From the Research
All peritonsillar abscesses require drainage as this is the definitive treatment for this condition. Drainage should be performed when there is clinical evidence of abscess formation, including severe sore throat, trismus (difficulty opening the mouth), muffled "hot potato" voice, uvular deviation, and unilateral tonsillar swelling with fluctuance. The procedure can be accomplished through needle aspiration or incision and drainage, typically performed under local anesthesia. Prior to drainage, patients should receive antibiotics (such as penicillin 1.2 million units IV q6h or clindamycin 600-900 mg IV q8h for penicillin-allergic patients) and pain management. Drainage is necessary because antibiotics alone cannot adequately penetrate the abscess cavity, and without drainage, the infection can spread to adjacent spaces causing potentially life-threatening complications like airway obstruction, jugular vein thrombosis, or mediastinitis. In very small or early abscesses, aggressive antibiotic therapy might be attempted first, but most clinically evident peritonsillar abscesses will ultimately require drainage for resolution.
Key Considerations
- The most recent and highest quality study 1 suggests that bilateral peritonsillar abscesses can be safely managed with quinsy tonsillectomy and bilateral drainage.
- The study 2 found that incision and drainage may be associated with a lower chance of recurrence than needle aspiration, although the evidence is of very low quality.

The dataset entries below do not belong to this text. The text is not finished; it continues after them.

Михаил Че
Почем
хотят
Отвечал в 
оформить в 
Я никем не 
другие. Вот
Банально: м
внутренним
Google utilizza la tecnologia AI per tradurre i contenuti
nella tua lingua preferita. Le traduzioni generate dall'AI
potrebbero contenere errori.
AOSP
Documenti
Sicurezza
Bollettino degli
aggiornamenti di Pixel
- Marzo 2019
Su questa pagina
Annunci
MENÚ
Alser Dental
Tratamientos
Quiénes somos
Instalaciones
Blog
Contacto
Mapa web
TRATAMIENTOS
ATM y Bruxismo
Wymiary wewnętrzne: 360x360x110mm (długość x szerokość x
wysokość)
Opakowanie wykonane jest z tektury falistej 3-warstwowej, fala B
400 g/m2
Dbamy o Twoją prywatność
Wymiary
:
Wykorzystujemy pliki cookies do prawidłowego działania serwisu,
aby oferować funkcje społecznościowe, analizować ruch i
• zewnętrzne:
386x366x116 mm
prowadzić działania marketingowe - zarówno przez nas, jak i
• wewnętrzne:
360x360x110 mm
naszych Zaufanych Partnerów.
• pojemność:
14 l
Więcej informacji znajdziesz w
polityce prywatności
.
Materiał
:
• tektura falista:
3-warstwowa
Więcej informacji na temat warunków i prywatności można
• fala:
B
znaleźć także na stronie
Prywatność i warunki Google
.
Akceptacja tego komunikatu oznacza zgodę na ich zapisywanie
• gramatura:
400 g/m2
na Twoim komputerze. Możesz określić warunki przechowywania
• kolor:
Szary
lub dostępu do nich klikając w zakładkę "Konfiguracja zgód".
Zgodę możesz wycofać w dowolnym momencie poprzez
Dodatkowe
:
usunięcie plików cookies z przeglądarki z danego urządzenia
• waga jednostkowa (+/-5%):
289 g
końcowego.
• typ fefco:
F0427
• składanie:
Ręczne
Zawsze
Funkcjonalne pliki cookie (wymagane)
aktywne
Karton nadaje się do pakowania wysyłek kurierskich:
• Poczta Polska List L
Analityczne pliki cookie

- The American Family Physician study 3 recommends drainage of the abscess, antibiotic therapy, and supportive therapy for maintaining hydration and pain control as the cornerstones of treatment.
- The Acta oto-laryngologica study 4 found that immediate tonsillectomy in patients with peritonsillar abscess is a safe and effective treatment that should be considered as an alternative to conventional incision and drainage.
Treatment Approach
- Drainage should be performed as soon as possible to prevent complications and promote resolution of the infection.
- Antibiotics and pain management should be initiated prior to drainage.
- The choice of drainage procedure (needle aspiration or incision and drainage) should be based on the individual patient's needs and the clinical presentation of the abscess.
- Quinsy tonsillectomy may be considered in patients who will undergo anesthesia for abscess drainage, as it may be a safe and effective treatment option 1.